What “good” looks like
- Repeatable inputs and environments so results are comparable week to week (same model revision, same prompt length class, same hardware class).
- Thresholds tied to reality — not vanity scores — aligned with product or SLO expectations (e.g. “p95 under X ms for this prompt class”).
- Artifacts people open when something regresses: HTML/JSON reports, or a dashboard slice, not a one-off terminal scroll lost to history.
A minimal latency probe (Ollama-shaped)
Example: pin model and prompt, run N iterations, then compute average from total duration (adapt auth, endpoint, and JSON fields to your stack):
#!/usr/bin/env bash
set -euo pipefail
ENDPOINT="${OLLAMA_HOST:-http://127.0.0.1:11434}/api/generate"
MODEL="${MODEL:-llama3.2:1b}"
RUNS="${RUNS:-30}"
for i in $(seq 1 "$RUNS"); do
curl -sS "$ENDPOINT" \
-H 'Content-Type: application/json' \
-d "{\"model\":\"$MODEL\",\"prompt\":\"Explain GitOps in one sentence.\",\"stream\":false}" \
| jq -r '.total_duration'
done | awk '{sum+=$1; n++} END {print "avg_ns:", sum/n}'To approximate p95 from a list of durations saved to durations.txt (one number per line, nanoseconds):
sort -n durations.txt | awk '{
a[NR]=$1
} END {
idx = int(0.95 * NR + 0.5)
if (idx < 1) idx = 1
print "p95_ns:", a[idx]
}'Wire that into a pipeline step that fails when p95 crosses a budget — same spirit as performance tests for APIs, except the “endpoint” is your inference runtime behind AKS or a VM.
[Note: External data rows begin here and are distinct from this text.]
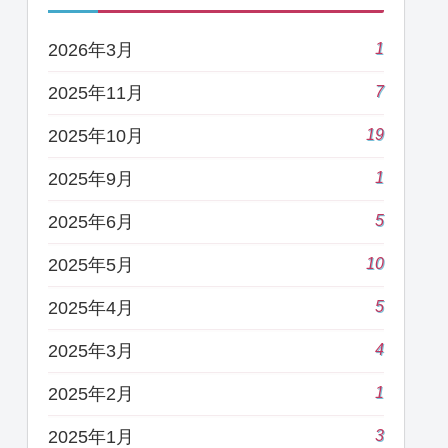
1
2026年3月
7
2025年11月
19
2025年10月
1
2025年9月
5
2025年6月
10
2025年5月
5
2025年4月
4
2025年3月
1
2025年2月
3
2025年1月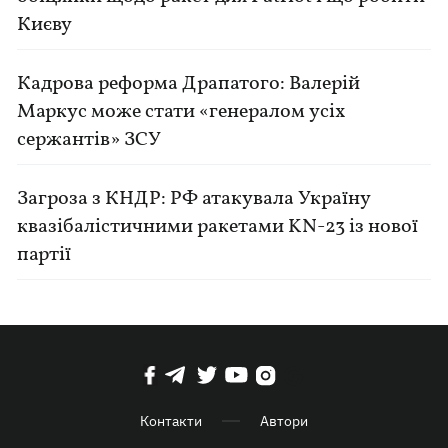
Києву
Кадрова реформа Драпатого: Валерій
Маркус може стати «генералом усіх
сержантів» ЗСУ
Загроза з КНДР: РФ атакувала Україну
квазібалістичними ракетами KN-23 із нової
партії
Контакти
Автори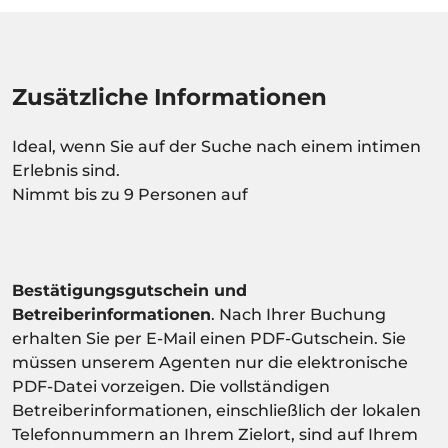
Zusätzliche Informationen
Ideal, wenn Sie auf der Suche nach einem intimen
Erlebnis sind.
Nimmt bis zu 9 Personen auf
Bestätigungsgutschein und
Betreiberinformationen
. Nach Ihrer Buchung
erhalten Sie per E-Mail einen PDF-Gutschein. Sie
müssen unserem Agenten nur die elektronische
PDF-Datei vorzeigen. Die vollständigen
Betreiberinformationen, einschließlich der lokalen
Telefonnummern an Ihrem Zielort, sind auf Ihrem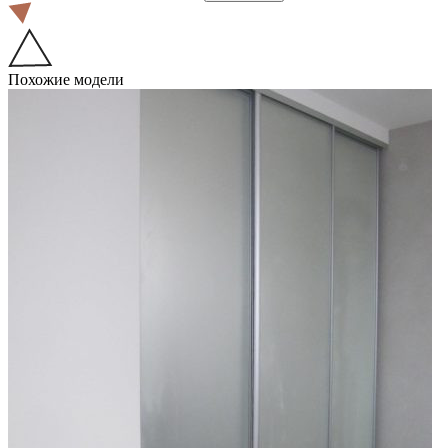
Похожие модели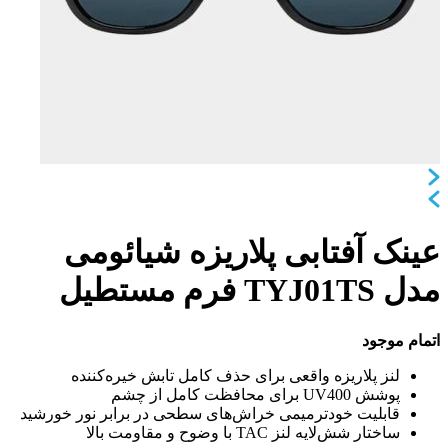
عینک آفتابی پلاریزه شیائومی
مدل TYJ01TS فرم مستطیل
اتمام موجود
لنز پلاریزه واقعی برای حذف کامل تابش خیره‌کننده
پوشش UV400 برای محافظت کامل از چشم
قابلیت خودترمیمی خراش‌های سطحی در برابر نور خورشید
ساختار شش‌لایه لنز TAC با وضوح و مقاومت بالا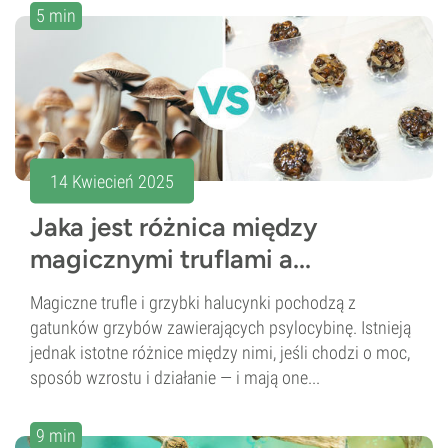
5 min
14 Kwiecień 2025
Jaka jest różnica między
magicznymi truflami a...
Magiczne trufle i grzybki halucynki pochodzą z
gatunków grzybów zawierających psylocybinę. Istnieją
jednak istotne różnice między nimi, jeśli chodzi o moc,
sposób wzrostu i działanie — i mają one...
9 min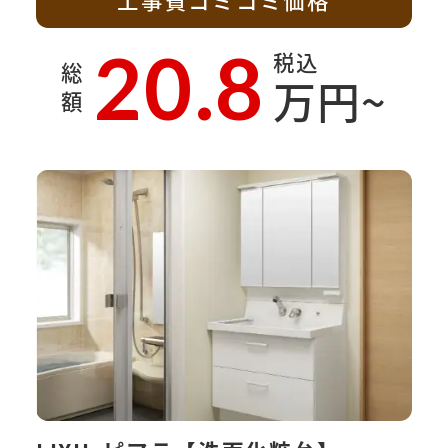
20.8
税込
総
万円~
額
From numbers to merge gates
On platform work, benchmarks earn their keep when they block promotion: new image, new quantization, new node pool — run the suite, compare to last green baseline. If latency balloons or throughput collapses, the release does not move forward until someone acknowledges it. That is the difference between a graph in a slide deck and a guardrail your team trusts.
Benchmarks will not replace intuition, but they make debates shorter: either the numbers moved or they did not. That is enough to ship with more confidence on Azure-backed AI platform work — and to explain why a rollout stopped without hand-waving.